ZADANIA DO WYKONANIA:
1 > Przepisz dosłownie fragment tekstu o filmie „Broad Peak”, zaczynając od słów „Foto: Netflix” i ciągnąc aż do słów „partnerstwa w górach.”.
2 > Odpowiedz na podstawie tekstu o filmie „Broad Peak” na poniższe pytania.
(a) Kto wyreżyserował film „Broad Peak”?
(b) Gdzie ekipa filmu przetestowała wszystko przed wyjazdem w Karakorum?
(c) Jaką wysokość ma Broad Peak według tekstu?

UDOSTĘPNIONY TEKST:
•••

Jak się kręci filmy o himalaistach

Doczekaliśmy się wreszcie pierwszego polskiego filmu fabularnego z akcją w górach wysokich. „Broad Peak” w reżyserii Leszka Dawida jest pionierskim dokonaniem, bo nawet Amerykanie nie kręcili zdjęć do filmu „K2” w Karakorum na takich wysokościach, co Polacy. Jak wygląda praca z kamerą na wysokościach?

Publikacja: 23.09.2022 17:00

Zanim ekipa realizująca film „Broad Peak” pojechała kręcić zdjęcia w Karakorum, wcześniej przetestow

Zanim ekipa realizująca film „Broad Peak” pojechała kręcić zdjęcia w Karakorum, wcześniej przetestowała wszystko w specjalnie postawionej chłodni w Warszawie

Foto: Netflix

Jest 5 marca 2013 roku. Dwunasta pod względem wysokości góra na świecie, ośmiotysięcznik zlokalizowany na granicy Chin i Pakistanu. Warunki do wspinaczki idealne: –35 stopni C w słońcu. W cieniu człowiek jest w stanie wytrzymać w bezruchu 15 sekund. Czterech polskich himalaistów – Adam Bielecki, Artur Małek, Maciej Berbeka i Tomasz Kowalski – dokonuje pierwszego zimowego wejścia na Broad Peak (8047 m n.p.m.). Doniesienie o zdobyciu góry wywołuje falę entuzjazmu miłośników gór w Polsce oraz na całym świecie. Chwilę później radość z sukcesu zamiera. Dwóch ostatnich wspinaczy rozpoczęło bowiem dramatyczną walkę o życie podczas schodzenia ze szczytu. Kiedy ją przegrali, rozgorzała narodowa dyskusja o etyce himalaizmu i pojęciu partnerstwa w górach.

•••

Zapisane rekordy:
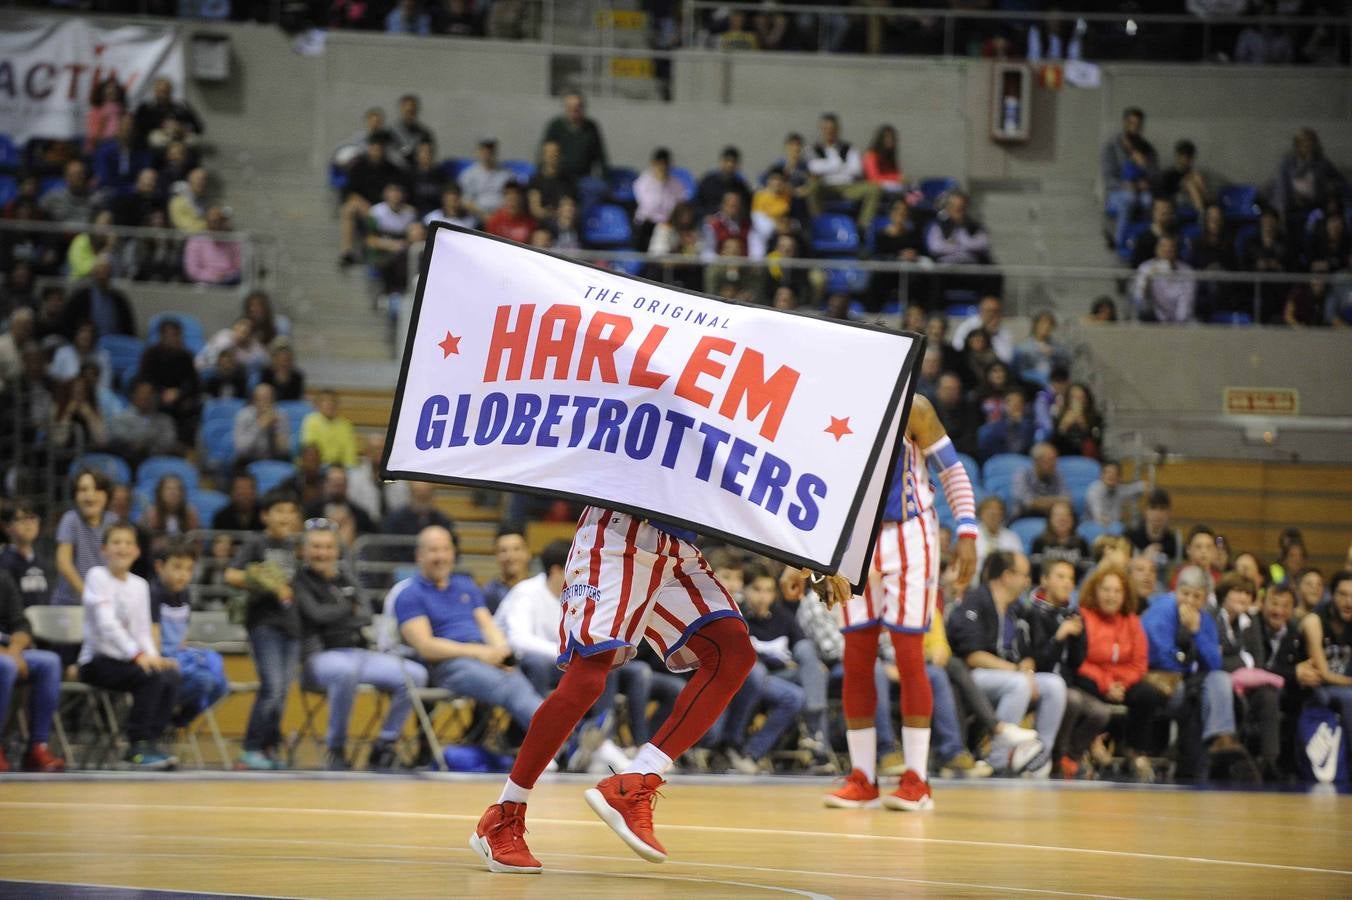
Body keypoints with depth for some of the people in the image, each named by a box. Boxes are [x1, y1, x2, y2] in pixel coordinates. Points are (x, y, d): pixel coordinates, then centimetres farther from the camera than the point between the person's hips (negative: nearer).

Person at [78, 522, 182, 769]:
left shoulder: (140, 585, 13)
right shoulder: (98, 576, -5)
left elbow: (143, 630, 11)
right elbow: (106, 623, -17)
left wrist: (154, 657, -10)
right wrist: (137, 654, -28)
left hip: (125, 659, 6)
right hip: (98, 661, -6)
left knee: (169, 677, -20)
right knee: (150, 677, -29)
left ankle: (149, 743, -13)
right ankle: (139, 745, -22)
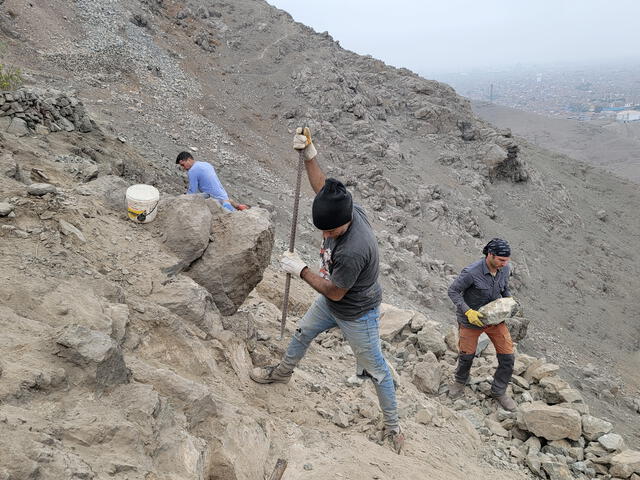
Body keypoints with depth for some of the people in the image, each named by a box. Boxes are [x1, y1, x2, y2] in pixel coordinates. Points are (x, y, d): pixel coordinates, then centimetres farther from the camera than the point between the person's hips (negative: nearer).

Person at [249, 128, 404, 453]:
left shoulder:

•••

ODPOWIEDZI DO ĆWICZENIA:
1 >
Foto: Netflix

Jest 5 marca 2013 roku. Dwunasta pod względem wysokości góra na świecie, ośmiotysięcznik zlokalizowany na granicy Chin i Pakistanu. Warunki do wspinaczki idealne: –35 stopni C w słońcu. W cieniu człowiek jest w stanie wytrzymać w bezruchu 15 sekund. Czterech polskich himalaistów – Adam Bielecki, Artur Małek, Maciej Berbeka i Tomasz Kowalski – dokonuje pierwszego zimowego wejścia na Broad Peak (8047 m n.p.m.). Doniesienie o zdobyciu góry wywołuje falę entuzjazmu miłośników gór w Polsce oraz na całym świecie. Chwilę później radość z sukcesu zamiera. Dwóch ostatnich wspinaczy rozpoczęło bowiem dramatyczną walkę o życie podczas schodzenia ze szczytu. Kiedy ją przegrali, rozgorzała narodowa dyskusja o etyce himalaizmu i pojęciu partnerstwa w górach.

2 >
(a) Leszek Dawid.
(b) W specjalnie postawionej chłodni w Warszawie.
(c) 8047 m n.p.m.